17.3. Dominating Set and Set Cover*

The main result we will prove in this section is a solution of the set cover problem:

Theorem 17.5: Let \((U,\mathcal{S})\) be an instance of the set cover problem. Then an optimal set cover of \(U\) can be computed in \(O^*\bigl(1.24^{|U| + |\mathcal{S}|}\bigr)\) time.

We can use Theorem 17.5 to solve the dominating set problem:

A dominating set of a graph \(G = (V, E)\) is a subset \(D \subseteq V\) such that every vertex in \(V \setminus D\) hsa a neighbour in \(D\).

Dominating Set Problem: Given a graph \(G = (V, E)\), find a dominating set of minimum size.

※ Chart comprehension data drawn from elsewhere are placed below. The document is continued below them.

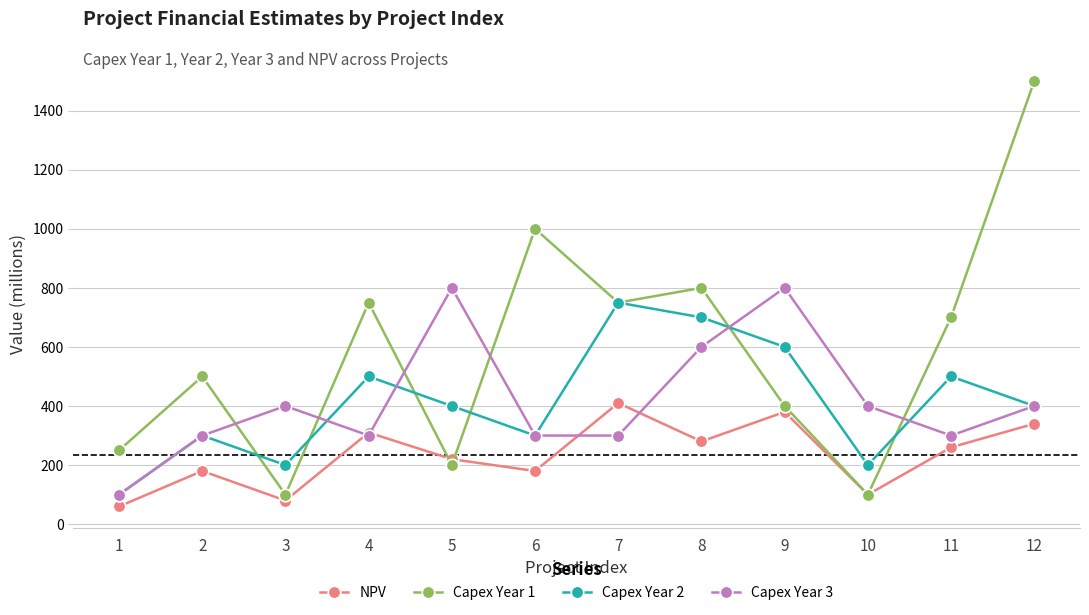

Is this an area chart (filled region under the line)?

No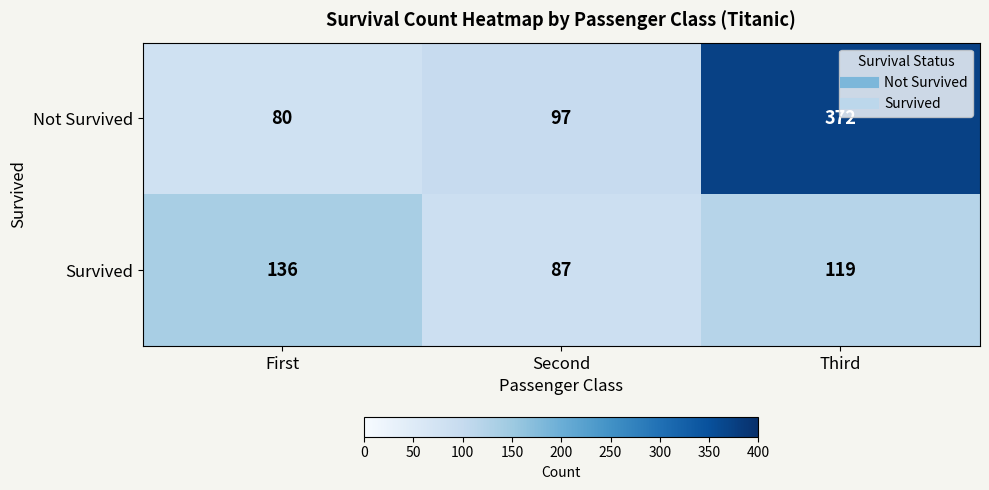

How many Survived values are between 87 and 136?

3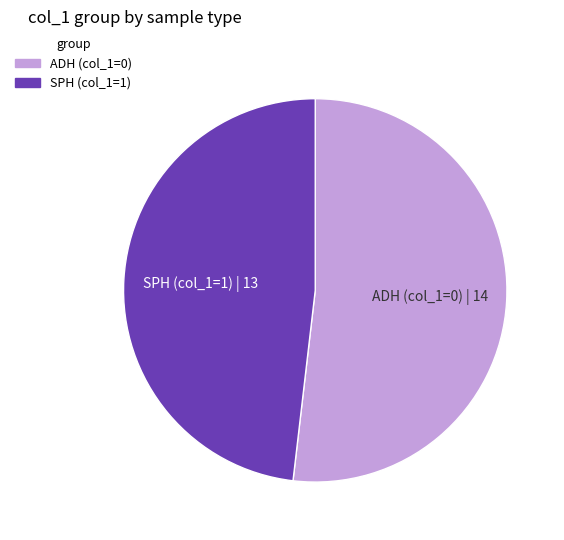

Which has a higher value, ADH or SPH?

ADH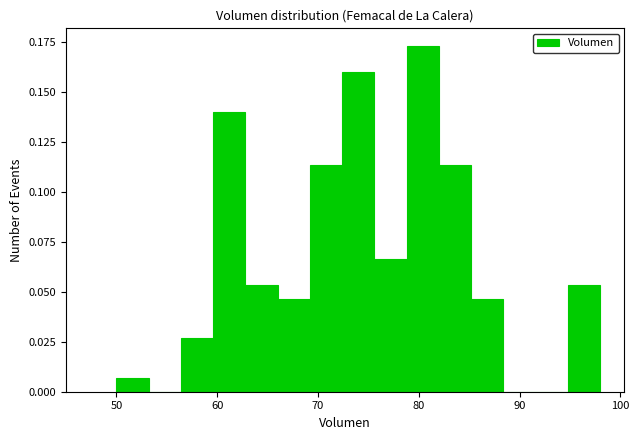

Around what value on the x-axis is the tallest bar? Give the approximate position of its centre, as read against the axis.

80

Corollary 17.6: A minimum dominating set of a graph can be found in \(O^*(1.53^n)\) time.

Proof: Let \(U = V\) and let \(\mathcal{S} = \{N[v] \mid v \in V\}\). Then \(D\) is a dominating set of \(G\) if and only if \(\{N[v] \mid v \in D\}\) is a set cover of \(U\). Thus, we can find a minimum dominating set of \(G\) by finding a minimum set cover of \(U\) using subsets of \(\mathcal{S}\). Since \(|U| = n\) and \(|\mathcal{S}| = n\), this takes \(O^*\bigl(1.24^{2n}\bigr) = O^*(1.53^n)\) time, by Theorem 17.5. ▨

Note that Corollary 17.6 improves significantly on the naïve \(O^*(2^n)\)-time algorithm that simply tries all possible subsets of the vertices of \(G\). A simple analysis of the algorithm discussed in this section based only on the input size of each recursive call produces a running time bound of \(O^*(1.91^n)\). Measure and Conquer allows us to significantly improve on this bound and thereby obtain Corollary 17.6.